相談されたAさんは聞かれるやいなや、厳しめの表情で『若い人に貸して店をやってもらえば良い。そうすれば店を手放さずに済む。その代わり、あなたたち夫婦は引退する必要がある。このままでは、店も働くことも両方失う』と言った。
一方、Bさんは少し考えて、店の外に出て駅の方を指さし、『駅前にはロッカーに入らない大きい荷物を預けたい人が大勢いる。喫茶店のスペースを荷物預かり場所にすればよい。そうすれば夫婦は引退する必要がない。店も働くことも両方続けることができる』と言った。
以降、Bさんが考えたビジネスは「荷物置き場シェアリング」と呼ばれ、多くの駅前で場所を貸したい店と大きな荷物を預けたい旅行客のニーズにマッチし、人気になったという。一方、大手喫茶店チェーンはこの事業に追随できなかった。置場シェアでは喫茶ビジネスを超える収益は期待できなかったからだ。
シェアリングは「自社に良いもの」として使おう
シェアリングとは、一般にモノや空間など共有することを指す。その出し手と買い手(使い手)を結び付けることを「マッチング」と呼ぶ。この荷物置き場シェアリングの本質は荷物を置く空間の出し手と買い手を結び付けるマッチングビジネスという点にある。
シェアリングの概念は古くからあり、珍しいものではない。例えば、同じ町内などで住民が所有する、たまにしか使わないモノを近所の人に貸して賃料を得るケースなどが該当するが、同じ町内という規模では多くの賃料は取れず、PRも煩雑なので大きなビジネスにはならない上、人手による作業が多く、効率が悪い。
データやデジタルがない時代、シェアリングは大きなビジネスにならず、既存のビジネスを壊すことはなかった。地域のマイナーな相互扶助の一環だったのだ。しかし、データとデジタルの活用で規模が拡大できるようになると既存ビジネスを壊せる存在になった。これでシェアリングビジネスが勃興した。
そうして生まれた「Uberはタクシー業界や自動車メーカーのビジネスと、Airbnbはホテルなど宿泊業界と競合した」というのが、シェアリングを厄介者とする人たちからの見方である。筆者はこうしたことを、シェアリングは立場の違いによって「良いもの」にも、「厄介なもの」にもなると主張しているのである。

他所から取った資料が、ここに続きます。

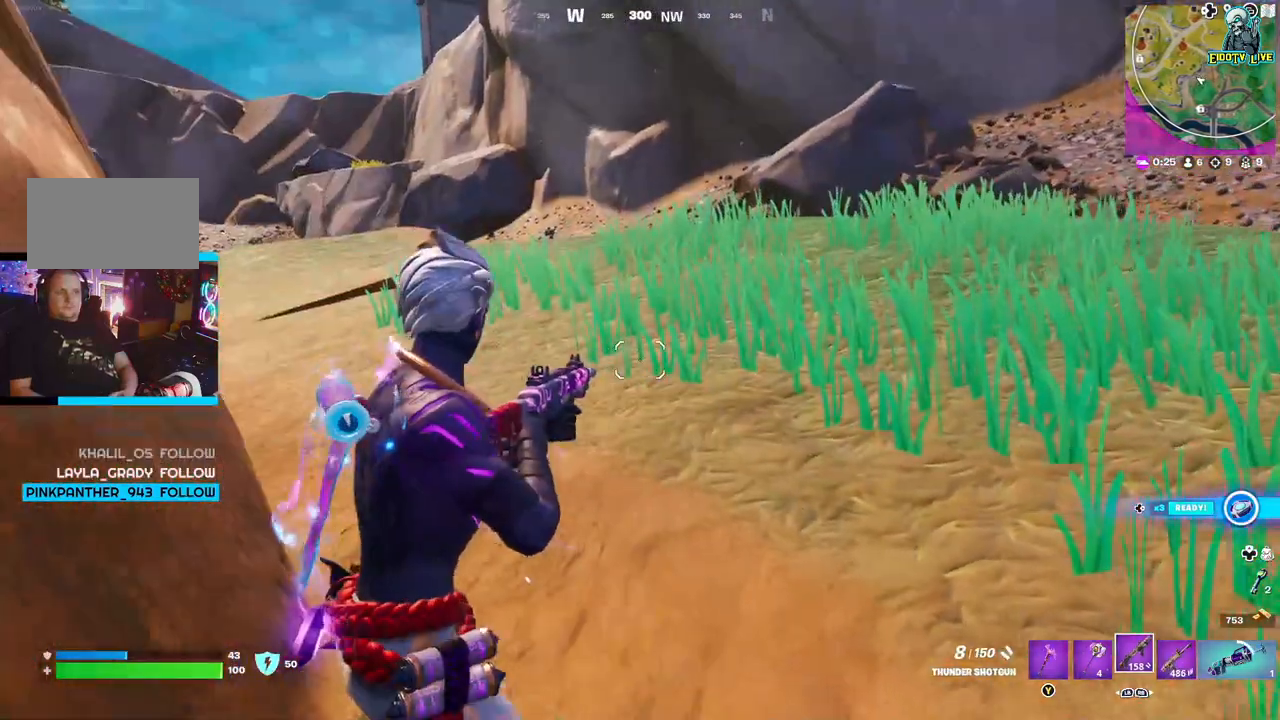
{"buttons": [], "left_stick": "center", "right_stick": "center", "events": [[367, "L1", "down"], [450, "L1", "up"]]}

ある立場の人から見れば「厄介もの」であるシェアリングだが、別の立場の人たち、特に消費者からみれば欲しいモノを安価に必要な時だけ使えるというメリットがあり、利用者訴求力が高い「ビジネスの仕掛け」であることは間違いない。
荷物置場の事例はシェアリングを「良いもの」として捉えるケースであり、良いと感じる立場の人は老夫婦や置場シェアリングを利用するお客である。利用客には重い荷物を置けるというベネフィットがあり、老夫婦には競合である大手喫茶店チェーンの対抗手段となっていることに注目してほしい。
つまり、シェアリングはお客の満足度を高めることで自社の商品やサービス価値を向上させ、競合から顧客を守ったり、新規顧客を増加させる手段として使える可能性を持つということだ。これに気付くか気付かないかが経営戦略の立て方に大きく影響する。
このため、筆者は誰でもシェアリングを活用できる力が必要と考えている。「厄介もの」と考えるのではなく「良いもの」にすること。それぞれの企業の経営戦略の手段としてシェアリングを上手に使うことが重要なのである。